[Data to use — start]
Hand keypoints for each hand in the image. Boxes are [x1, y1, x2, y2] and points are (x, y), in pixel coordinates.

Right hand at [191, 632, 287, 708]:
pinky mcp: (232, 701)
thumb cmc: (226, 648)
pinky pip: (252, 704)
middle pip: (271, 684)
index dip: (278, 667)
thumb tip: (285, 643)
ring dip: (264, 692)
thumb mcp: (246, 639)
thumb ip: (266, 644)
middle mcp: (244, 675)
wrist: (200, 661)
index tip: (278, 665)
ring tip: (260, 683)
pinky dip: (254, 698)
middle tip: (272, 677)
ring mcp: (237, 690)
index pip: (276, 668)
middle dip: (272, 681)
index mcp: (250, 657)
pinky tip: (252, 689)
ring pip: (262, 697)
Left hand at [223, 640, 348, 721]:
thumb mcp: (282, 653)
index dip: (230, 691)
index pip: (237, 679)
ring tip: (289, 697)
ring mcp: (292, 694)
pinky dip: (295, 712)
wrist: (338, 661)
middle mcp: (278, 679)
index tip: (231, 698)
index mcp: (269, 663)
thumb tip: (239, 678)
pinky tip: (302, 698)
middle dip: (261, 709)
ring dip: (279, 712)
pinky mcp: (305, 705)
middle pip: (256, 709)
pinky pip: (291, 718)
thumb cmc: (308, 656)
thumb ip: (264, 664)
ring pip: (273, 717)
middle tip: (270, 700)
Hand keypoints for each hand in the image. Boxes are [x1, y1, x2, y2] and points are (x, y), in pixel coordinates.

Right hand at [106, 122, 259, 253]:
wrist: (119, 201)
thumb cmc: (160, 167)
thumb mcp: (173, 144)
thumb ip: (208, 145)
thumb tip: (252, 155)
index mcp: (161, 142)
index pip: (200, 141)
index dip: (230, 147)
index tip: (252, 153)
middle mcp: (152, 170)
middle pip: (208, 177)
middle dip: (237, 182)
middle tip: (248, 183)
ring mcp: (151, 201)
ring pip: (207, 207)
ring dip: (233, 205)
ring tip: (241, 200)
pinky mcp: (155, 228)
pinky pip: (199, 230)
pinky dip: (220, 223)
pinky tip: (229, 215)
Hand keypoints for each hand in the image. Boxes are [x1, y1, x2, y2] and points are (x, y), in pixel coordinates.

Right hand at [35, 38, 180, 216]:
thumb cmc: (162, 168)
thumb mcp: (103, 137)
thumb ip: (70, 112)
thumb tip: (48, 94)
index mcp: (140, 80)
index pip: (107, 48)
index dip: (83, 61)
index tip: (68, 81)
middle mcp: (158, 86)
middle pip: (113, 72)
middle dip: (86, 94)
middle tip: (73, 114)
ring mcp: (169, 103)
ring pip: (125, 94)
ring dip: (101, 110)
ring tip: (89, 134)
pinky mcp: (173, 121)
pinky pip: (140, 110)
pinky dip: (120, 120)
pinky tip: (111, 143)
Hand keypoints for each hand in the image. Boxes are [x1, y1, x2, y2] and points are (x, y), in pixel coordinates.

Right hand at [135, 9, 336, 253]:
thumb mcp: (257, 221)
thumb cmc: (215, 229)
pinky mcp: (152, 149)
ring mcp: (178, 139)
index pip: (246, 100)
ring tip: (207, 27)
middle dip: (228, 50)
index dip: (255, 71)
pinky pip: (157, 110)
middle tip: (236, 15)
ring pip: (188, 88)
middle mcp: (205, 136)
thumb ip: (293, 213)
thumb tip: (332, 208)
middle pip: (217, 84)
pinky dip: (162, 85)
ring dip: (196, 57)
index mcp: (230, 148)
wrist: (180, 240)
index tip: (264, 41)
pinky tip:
[Data to use — finish]
[Data to use — start]
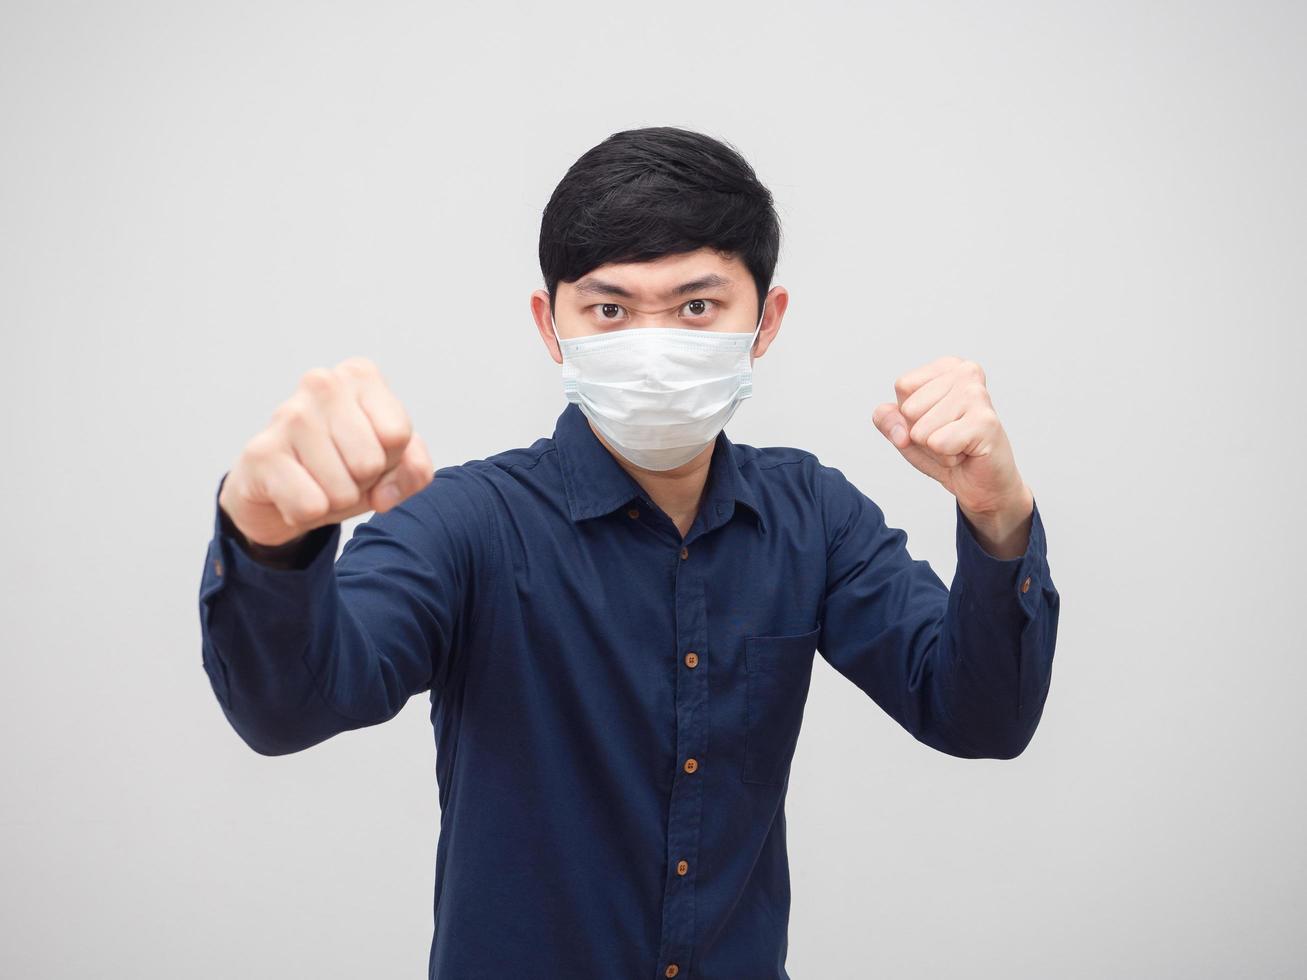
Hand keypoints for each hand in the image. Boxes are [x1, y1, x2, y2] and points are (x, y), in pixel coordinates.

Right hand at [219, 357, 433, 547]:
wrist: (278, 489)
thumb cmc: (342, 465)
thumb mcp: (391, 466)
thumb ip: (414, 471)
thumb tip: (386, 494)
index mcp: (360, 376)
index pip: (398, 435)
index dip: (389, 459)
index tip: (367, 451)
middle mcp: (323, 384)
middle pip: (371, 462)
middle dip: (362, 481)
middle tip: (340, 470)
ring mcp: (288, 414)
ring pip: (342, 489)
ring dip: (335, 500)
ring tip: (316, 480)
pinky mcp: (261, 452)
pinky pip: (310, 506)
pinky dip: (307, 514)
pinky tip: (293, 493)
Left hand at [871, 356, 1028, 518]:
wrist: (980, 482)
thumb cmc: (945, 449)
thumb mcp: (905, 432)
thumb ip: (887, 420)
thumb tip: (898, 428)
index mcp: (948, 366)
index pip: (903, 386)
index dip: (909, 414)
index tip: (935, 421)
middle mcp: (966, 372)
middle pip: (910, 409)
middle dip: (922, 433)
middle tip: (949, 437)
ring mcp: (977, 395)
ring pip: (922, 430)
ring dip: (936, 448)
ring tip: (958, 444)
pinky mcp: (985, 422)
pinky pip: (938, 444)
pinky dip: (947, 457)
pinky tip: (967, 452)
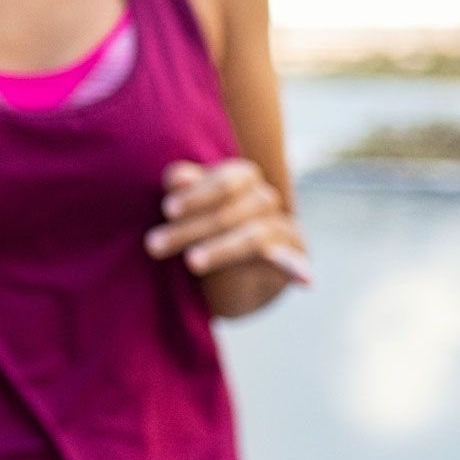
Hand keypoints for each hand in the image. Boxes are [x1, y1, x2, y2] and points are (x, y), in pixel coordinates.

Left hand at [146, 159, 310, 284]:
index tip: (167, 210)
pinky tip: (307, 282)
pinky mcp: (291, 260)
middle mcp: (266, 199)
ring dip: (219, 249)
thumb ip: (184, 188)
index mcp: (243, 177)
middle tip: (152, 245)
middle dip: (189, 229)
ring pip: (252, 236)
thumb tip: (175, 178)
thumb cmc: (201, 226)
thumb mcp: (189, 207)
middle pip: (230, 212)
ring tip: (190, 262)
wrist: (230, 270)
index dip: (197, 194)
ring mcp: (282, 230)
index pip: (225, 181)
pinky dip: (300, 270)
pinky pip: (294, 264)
[Data to use — finish]
▶ What the task requires: Using the entries above, output exactly the lines between the line holding "ring mcp: (237, 690)" and the line holding "index mcp: (161, 142)", end lines included, and nothing more.

▶ Answer for this exercise:
ring mcp: (237, 690)
index pip: (276, 668)
middle dip: (272, 681)
index mcp: (250, 657)
pinky tip: (252, 689)
ring pip: (262, 697)
Left hand at [223, 640, 348, 721]:
thumb mcp: (282, 653)
index dip: (230, 691)
index pip: (237, 679)
ring tip: (289, 697)
ring mcp: (292, 694)
pinky dip: (295, 712)
wrist: (338, 661)
middle mcp: (278, 679)
index tip: (231, 698)
index mcp: (269, 663)
thumb tip: (239, 678)
pinky tip: (302, 698)
middle dip: (261, 709)
ring dip: (279, 712)
pinky mcp: (305, 705)
middle pip: (256, 709)
pinky pip: (291, 718)
thumb cmc: (308, 656)
thumb ip: (264, 664)
ring pip: (273, 717)
middle tip: (270, 700)
Hand keypoints for each hand in the image. Boxes are [x1, y1, x2, y2] and points are (x, y), in pixel coordinates.

Right hand at [106, 122, 259, 253]:
wrist: (119, 201)
thumb cmc: (160, 167)
thumb mcp: (173, 144)
thumb ip: (208, 145)
thumb tip: (252, 155)
index mcp: (161, 142)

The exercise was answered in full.